While the original press release statement, said that the consortium is "also working to converge with, and leverage, the Khronos Vulkan API — merging advanced graphics and compute into a single API," sounded a bit vague, PC Perspective managed to confirm that it actually means that OpenCL and Vulkan API will become a single entity in the future.
"The OpenCL working group has taken the decision to converge its roadmap with Vulkan, and use Vulkan as the basis for the next generation of explicit compute APIs – this also provides the opportunity for the OpenCL roadmap to merge graphics and compute."
PC Perspective's Scott Michaud went on and listed a few reasons why this makes sense and will benefit both the OpenCL as well as Vulkan API.

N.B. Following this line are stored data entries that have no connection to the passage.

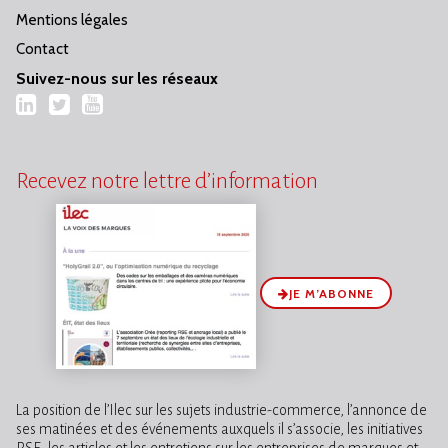
Mentions légales
Contact
Suivez-nous sur les réseaux
LinkedIn
Twitter
YouTube
Recevez notre lettre d’information
JE M’ABONNE
La position de l’Ilec sur les sujets industrie-commerce, l’annonce de
ses matinées et des événements auxquels il s’associe, les initiatives
RSE, les articles et les entretiens sur les entreprises de marques et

While both occupy similar spaces, OpenCL still supports a wider range of compute devices, have support for SYCL, which is a royalty-free, cross-platform abstraction layer that enables code for heterogeneous processors to be written in a “single-source” style using completely standard C++, and is basically better in some things, while Vulkan API is currently a marketing star that has gained a lot of support from developers.
In any case, it appears that Khronos Group will create a single API that will integrate both OpenCL and Vulkan API into a single entity which could become both more popular as well as much better than DirectX 12.
Hopefully, Khronos Group will reveal a bit more plans about this "merger" in the near future.